● **What is expected**: Where "accZ" occurs in a line of the entries below, copy that line.

Input section start

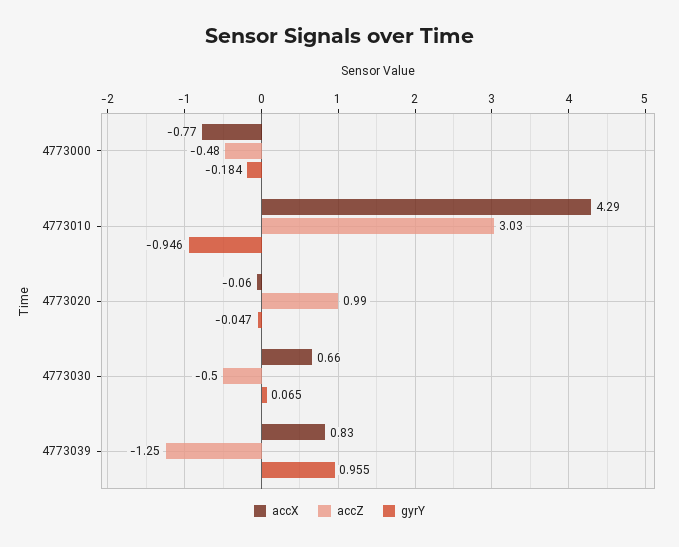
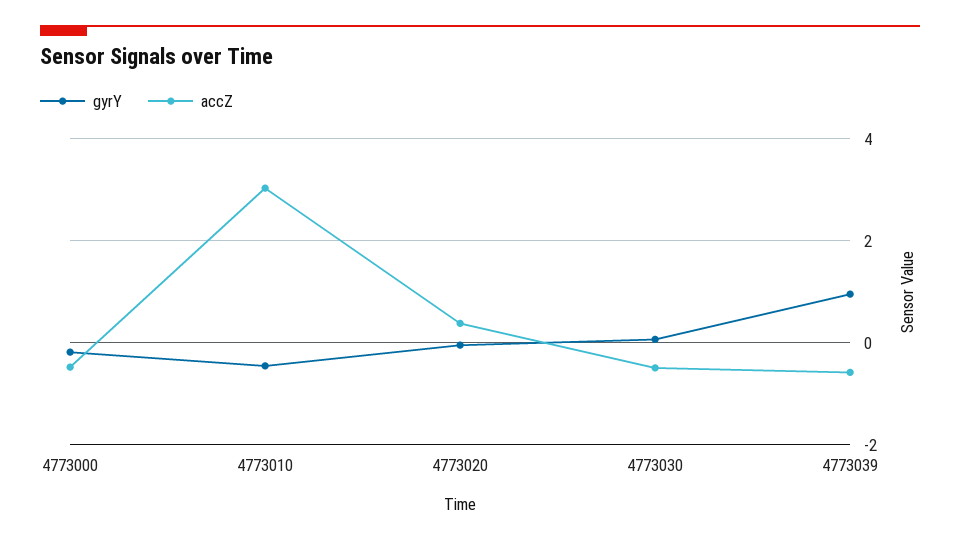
accX, 4773000: -0.77 -> none
accX, 4773010: 4.29 -> none
gyrY, 4773010: -0.946 -> -0.4
accX, 4773020: -0.06 -> none
accZ, 4773020: 0.99 -> 0.4
accX, 4773030: 0.66 -> none
accX, 4773039: 0.83 -> none
accZ, 4773039: -1.25 -> -0.6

Input section end

● **Answer space**:
accZ, 4773020: 0.99 -> 0.4
accZ, 4773039: -1.25 -> -0.6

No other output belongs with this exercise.